APPLY WHAT YOU READ »
A. In the Current TV passage, condense the paragraph beginning "Then there is the other Current TV" into a short bulleted list that keeps its main facts.
B. According to the Current TV passage, what kind of media did Gore and Hyatt say would carry the bigger promotional push for the network?
C. Extend the Current TV passage by a few sentences that pick up after its final sentence.

SUPPLIED PASSAGE »
-=-=-=-=-
Current seems to be betting that Olbermann will bring them the viewers that it has struggled to find since its inception five years ago.

“We welcome Keith, and we also look forward to welcome his ardent fans as viewers of Current TV,” Hyatt said.

When asked what plans they had to promote the network, Gore and Hyatt said that the standard ad buys on other cable channels and in print would be made, but a bigger push would be through “non-traditional” media like social networks. Either way, expect Olbermann to be at the forefront of any campaign:

“To be candid, the one I am most worried about is Keith’s show, because he is so shy,” Gore quipped.

Then there is the other Current TV, the one with unscripted programming like “Smoke Jumpers,” which follows firefighters in Montana that parachute into forest fires to put them out, and “4th and Forever,” which chronicles a high school football team in Long Beach California. The network has also acquired “This American Life,” and movies like “An Inconvenient truth,” “Bowling for Columbine” and “Syriana.”

Suffice it to say, these are programs that you would not typically see on CNN, MSNBC or Fox News.

During the presentation Rosenthal showed a slide with all of the non-fiction networks on a line, with MTV, Spike and Oxygen way to the left, History and Discovery towards the middle, and CNN, Fox News and MSNBC to the right. Their plans is to position Current somewhere between Discovery and the cable news channels. With entertainment programming that is advertiser-friendly and has broader appeal than news or politics shows, while also building that loyal fan base with Olbermann’s program and news guidance.
-=-=-=-=-
AVAILABLE DATA »

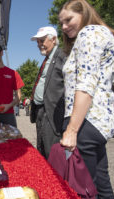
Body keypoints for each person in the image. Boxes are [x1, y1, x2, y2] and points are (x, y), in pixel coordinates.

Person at [59, 0, 114, 199]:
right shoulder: (105, 34)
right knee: (101, 185)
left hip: (86, 121)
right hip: (98, 122)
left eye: (69, 19)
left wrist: (72, 129)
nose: (64, 26)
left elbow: (85, 84)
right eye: (61, 23)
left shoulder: (89, 34)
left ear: (84, 13)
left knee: (83, 190)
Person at [30, 26, 67, 158]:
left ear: (54, 39)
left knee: (51, 151)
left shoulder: (62, 56)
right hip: (41, 110)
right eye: (38, 42)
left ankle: (54, 177)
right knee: (41, 146)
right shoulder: (47, 59)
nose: (39, 44)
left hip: (51, 112)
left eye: (42, 40)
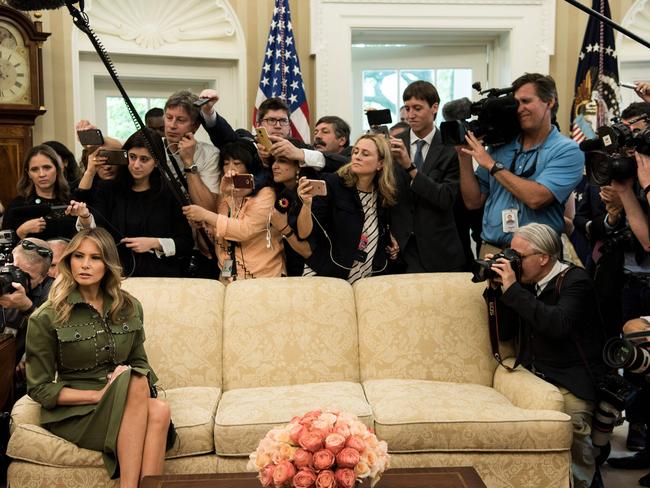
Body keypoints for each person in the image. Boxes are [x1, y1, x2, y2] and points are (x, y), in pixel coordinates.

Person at [26, 227, 175, 486]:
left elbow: (140, 362)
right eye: (78, 256)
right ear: (68, 260)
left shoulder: (129, 306)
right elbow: (39, 388)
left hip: (126, 399)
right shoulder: (47, 316)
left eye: (95, 258)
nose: (85, 265)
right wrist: (99, 394)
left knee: (155, 403)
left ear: (108, 264)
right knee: (143, 391)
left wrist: (125, 384)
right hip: (77, 409)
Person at [488, 223, 605, 488]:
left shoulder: (577, 281)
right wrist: (498, 289)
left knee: (573, 440)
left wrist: (514, 290)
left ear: (543, 258)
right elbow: (505, 333)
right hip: (536, 376)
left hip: (572, 380)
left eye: (518, 256)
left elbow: (557, 325)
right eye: (509, 253)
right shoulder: (527, 282)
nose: (512, 261)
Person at [459, 73, 584, 256]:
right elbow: (473, 201)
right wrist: (463, 155)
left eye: (526, 101)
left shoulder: (567, 150)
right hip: (491, 250)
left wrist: (492, 165)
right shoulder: (501, 146)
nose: (519, 109)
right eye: (516, 103)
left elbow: (536, 198)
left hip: (537, 256)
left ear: (549, 102)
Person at [72, 128, 194, 278]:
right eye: (132, 157)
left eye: (144, 159)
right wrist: (90, 171)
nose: (136, 165)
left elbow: (186, 243)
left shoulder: (170, 193)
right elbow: (86, 214)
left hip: (160, 275)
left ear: (156, 162)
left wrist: (155, 243)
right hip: (117, 273)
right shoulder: (109, 189)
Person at [297, 134, 399, 283]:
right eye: (356, 151)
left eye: (365, 154)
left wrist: (390, 241)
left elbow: (376, 231)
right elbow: (303, 233)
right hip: (327, 273)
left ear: (380, 164)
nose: (357, 157)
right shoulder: (333, 183)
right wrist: (306, 205)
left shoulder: (382, 195)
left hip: (364, 276)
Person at [389, 80, 465, 273]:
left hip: (439, 250)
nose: (410, 115)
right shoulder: (393, 144)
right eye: (407, 108)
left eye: (417, 108)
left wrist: (409, 167)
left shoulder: (451, 147)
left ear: (434, 107)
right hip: (399, 250)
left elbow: (445, 198)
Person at [182, 140, 284, 282]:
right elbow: (222, 235)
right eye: (225, 163)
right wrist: (203, 225)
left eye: (237, 163)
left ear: (250, 166)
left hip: (262, 277)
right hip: (227, 275)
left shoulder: (266, 193)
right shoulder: (227, 193)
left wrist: (206, 215)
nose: (230, 169)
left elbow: (244, 230)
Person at [0, 238, 53, 400]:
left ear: (43, 277)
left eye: (26, 276)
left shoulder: (54, 292)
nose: (16, 280)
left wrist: (26, 307)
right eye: (14, 270)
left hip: (25, 377)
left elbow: (54, 335)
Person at [2, 145, 76, 241]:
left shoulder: (71, 202)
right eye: (34, 169)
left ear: (57, 169)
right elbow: (4, 248)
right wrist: (21, 232)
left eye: (47, 167)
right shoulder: (17, 206)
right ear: (28, 173)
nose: (41, 174)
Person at [163, 90, 220, 211]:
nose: (172, 125)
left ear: (195, 126)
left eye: (180, 120)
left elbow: (208, 208)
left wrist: (188, 161)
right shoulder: (152, 146)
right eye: (169, 118)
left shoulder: (210, 154)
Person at [270, 149, 313, 276]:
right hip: (289, 265)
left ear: (298, 167)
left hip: (310, 271)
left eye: (282, 161)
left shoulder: (310, 194)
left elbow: (307, 251)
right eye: (274, 161)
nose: (274, 166)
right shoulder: (284, 193)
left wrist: (284, 228)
-=-=-=-=-
ANSWERS FOR EACH ITEM »
A.
- Current TV also offers unscripted programming.
- "Smoke Jumpers" follows Montana firefighters who parachute into forest fires to put them out.
- "4th and Forever" chronicles a high school football team in Long Beach, California.
- The network has acquired "This American Life."
- It has also acquired the movies "An Inconvenient Truth," "Bowling for Columbine" and "Syriana."

B. They said it would come through "non-traditional" media such as social networks.

C.
And there was plenty of criticism of the competition this morning.

“Among the networks in each category, there is a natural competitive tendency to lean on the same formats, to chase the same stories and use the same angles,” Rosenthal said. “They really aren’t that different from each other any more.”

“This American Life” host Ira Glass was even more blunt:

“Fact-based programming, basically the entire fact-based business seems to always be in crisis,”  he said. “Newspapers are in crisis, fewer and fewer people watch television news. The fact that 20 percent of the country thinks the President is a Muslim tells me that the fact-based world is doing a really terrible job.”

Of course, it is easy to criticize while sitting on a couch and watching what everyone else is doing. By hiring Olbermann and boosting its entertainment portfolio, the network clearly wants to play with the big boys.

“Will it be able to?” is the real question, and that may not be answered for years.